Zwei ganz besondere Tage im Schnitzlerdorf

Nicht ganz glücklich über den Föhn war Fachlehrer Andreas Schaller, dessen geschnitzter Schneekristall ins Schwitzen kam. Sonst aber bescherte der Südwind dem Brienzer Weihnachtsmärt das Bilderbuchwetter, das seine Qualitäten ins rechte Licht rückte: Wenn einer der Advents- und Weihnachtsmärkte aus dem Mikrokosmos Jungfrau das Potenzial zu einem ganz grossen Weihnachtsmarkt hat, dann ist es der in Brienz. Weniger wegen des Ausstellungsguts, obschon sehr viel Schönes dabei war, sondern wegen der einmaligen Häuser und Gassen im Aenderdorf.

Am Brienzer Weihnachtsmarkt: Die Abendsonne lässt den geschnitzten Schnee leuchten, die Kirche vervollständigt das Weihnachtsbild.

Fotos: Anne-Marie Günter

Die Markthäuschen enthalten allerlei Schönes für perfekte Weihnachtstische oder für schöne Outfits.

In der Geigenbauschule entsteht ein perfekter Steg.

Die Zutaten zu einer schönen Geigenfärbung bestehen aus Naturprodukten.

Am traditionellen Kerzenziehen in der Geigenbauschule.

Andreas Schaller, der Schöpfer des Schneekristalls, fegt das überflüssig gewordene Eis weg.

Fast das Schönste am Weihnachtsmärt: Die Brienzer Häuser mit ihrem geschmackvollen Weihnachtsschmuck.

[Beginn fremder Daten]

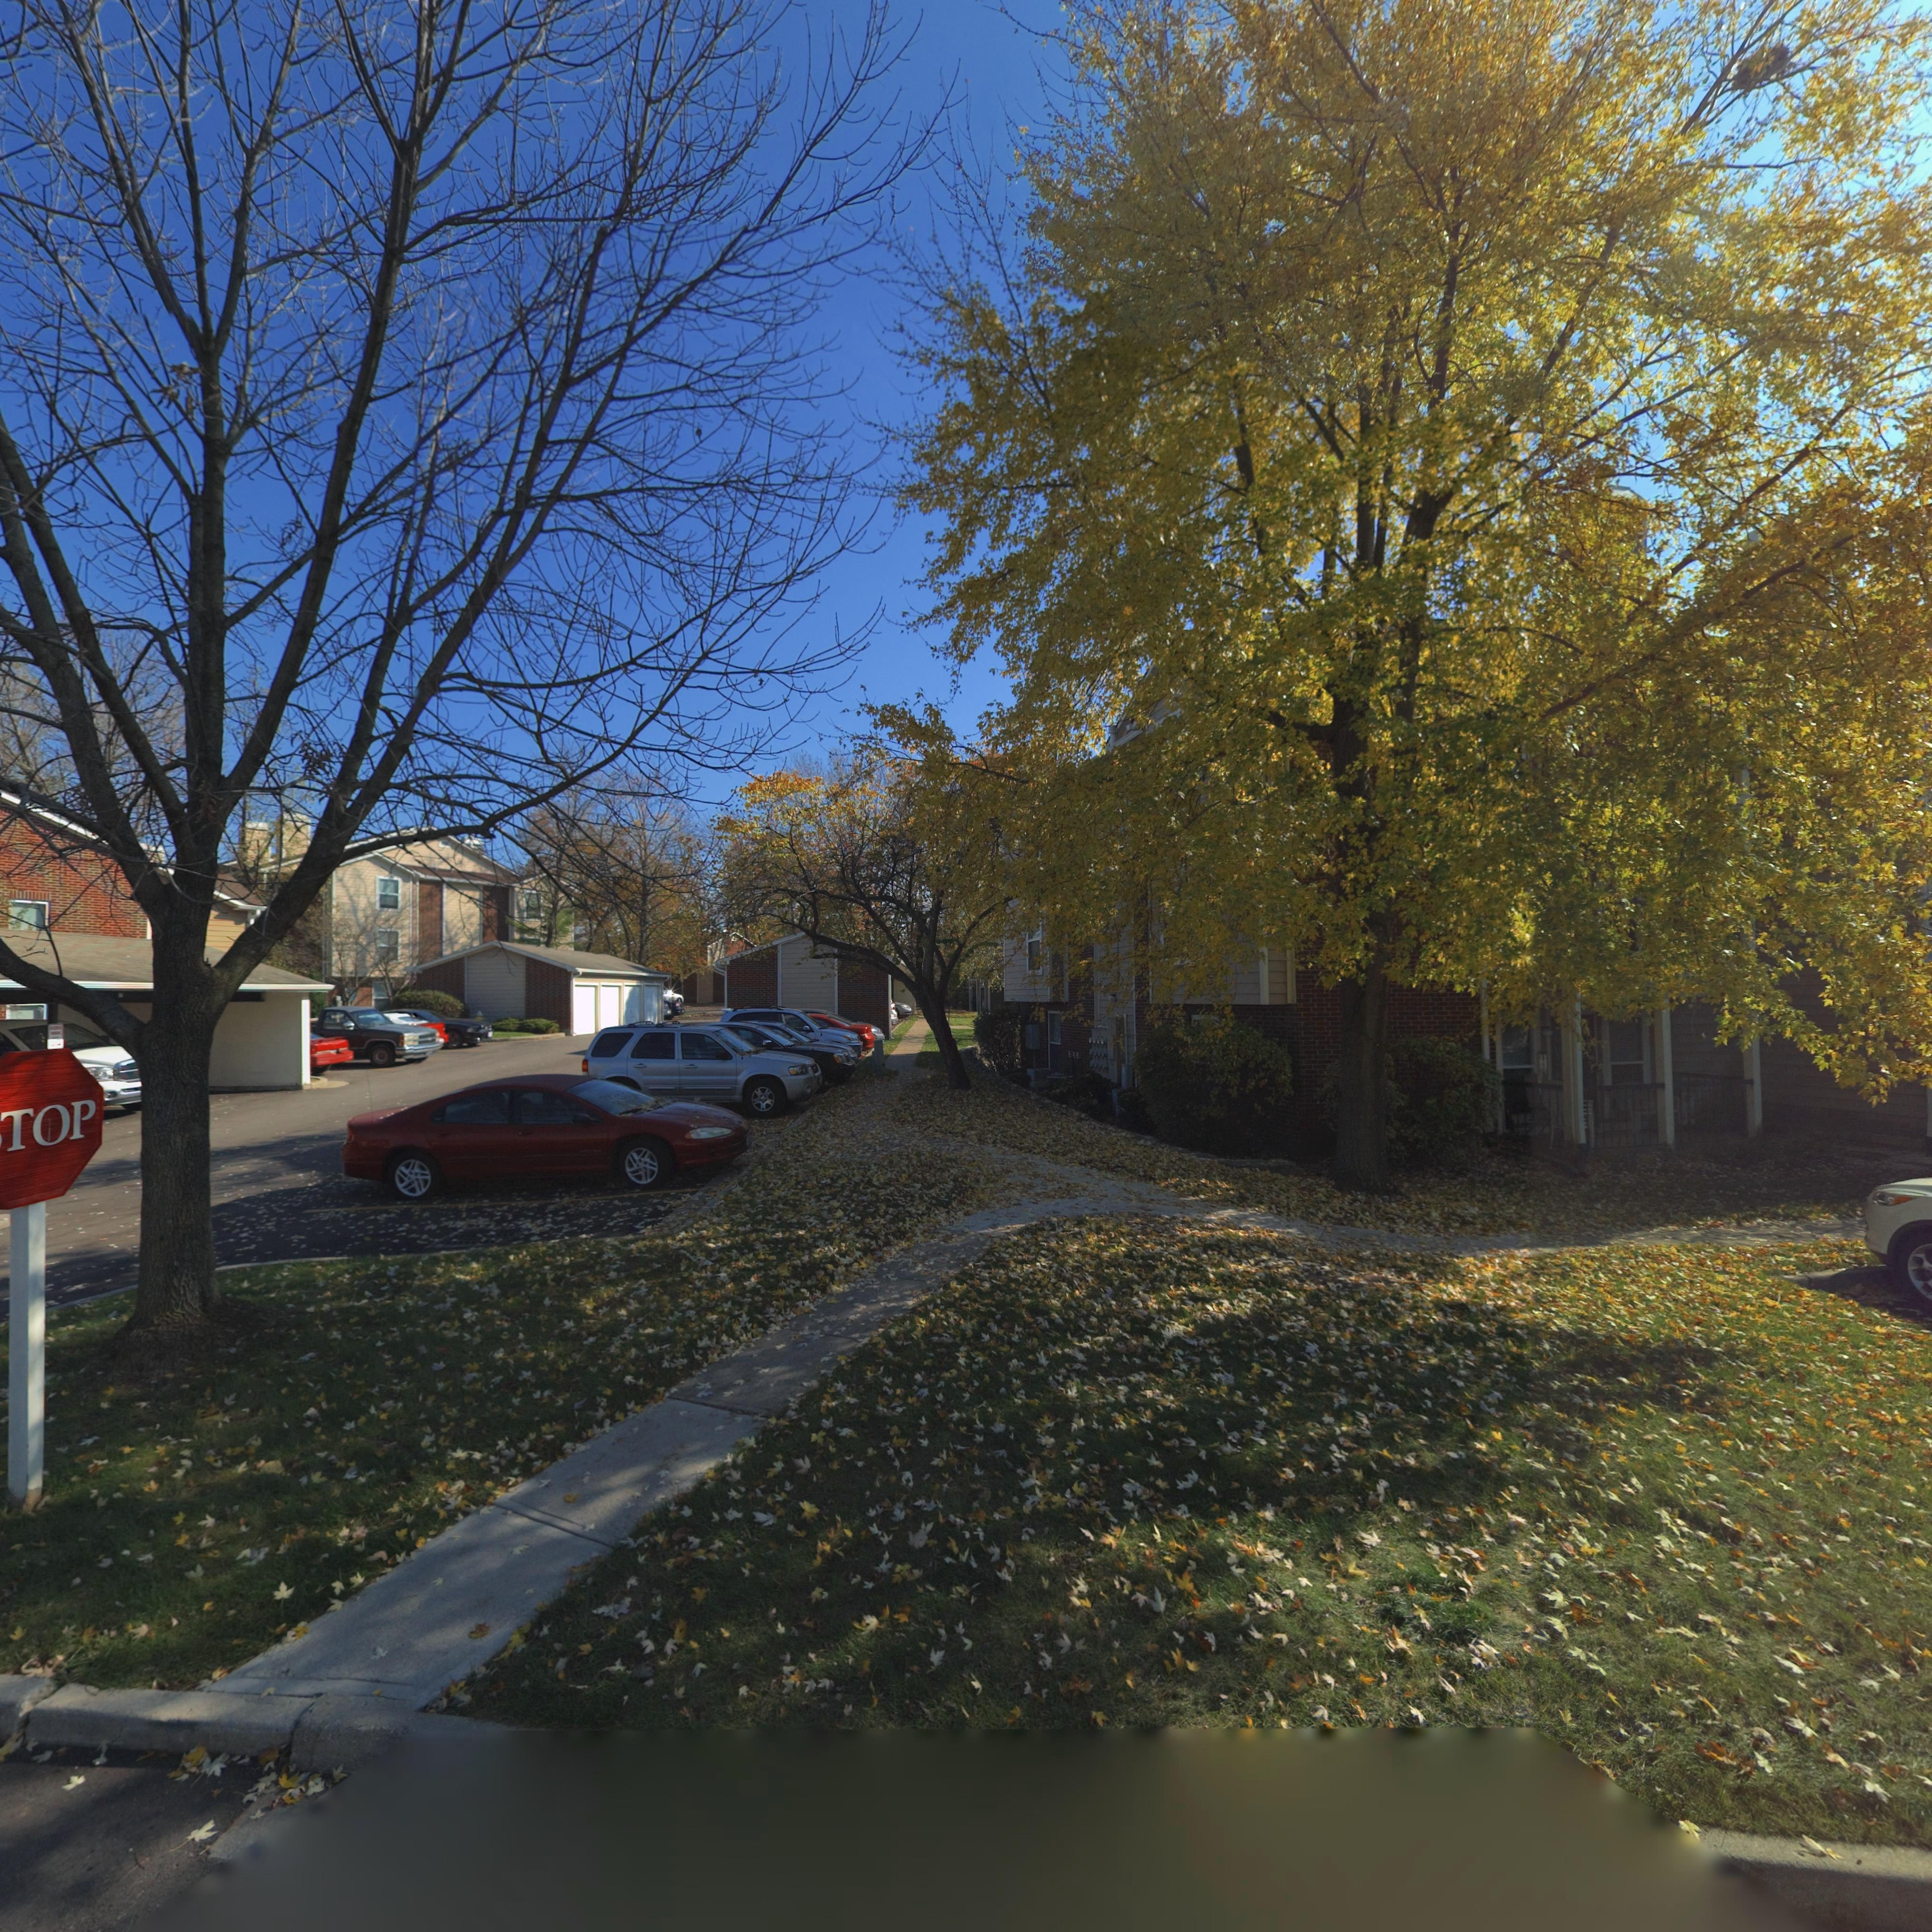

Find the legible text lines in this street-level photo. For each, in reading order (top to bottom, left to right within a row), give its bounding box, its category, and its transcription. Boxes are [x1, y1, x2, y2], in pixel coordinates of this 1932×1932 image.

[0, 1097, 97, 1153] None: TOP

Darum geht es: Eine traditionelle Holzkrippe in der Holzbildhauerschule, dahinter ein künftiger Holzbildhauer an der Arbeit.


 

Das Aenderdorf in Brienz war verzaubert: Zu den zum Teil wunderschön erhaltenen Oberländer Häusern, die ganz besondere Gassen bilden, gesellten sich eine Reihe hölzerner Wunschhäuschen mit einer Vielfalt an Angeboten von Käse über geschnitzte Samichläuse bis zu Handgestricktem, Süssem und Informativem. Hopp, Muggestutz und Grims gaben sich ein Stelldichein mit dem St. Nikolaus aus Arth, den Pfadis und der kleinen Dampfbahn. Der Himmel hing voller Geigen – besonders in der Geigenbauschule – und das Schnitzlerdorf machte nicht nur in der Holzbildhauerschule, sondern auch an verschiedenen Ständen seinem Namen alle Ehre. Ein kleines Rösslispiel, zwei echte Pferde als Shuttle-Rösslitram zu den Parkplätzen, ein edler St. Nikolaus und Holzhäuschen, in denen es auch um soziale Verantwortung ging. 56 Aussteller waren dabei, nicht eingerechnet die Anwohner, die ihre ohnehin schönen Häuser noch verschönert haben, viele mit Naturmaterialien. Ob am Tag im Sonnenlicht oder gegen Abend mit vielen Lichtern: Brienz hat einen Weihnachtsmärt, der eine Reise wert ist.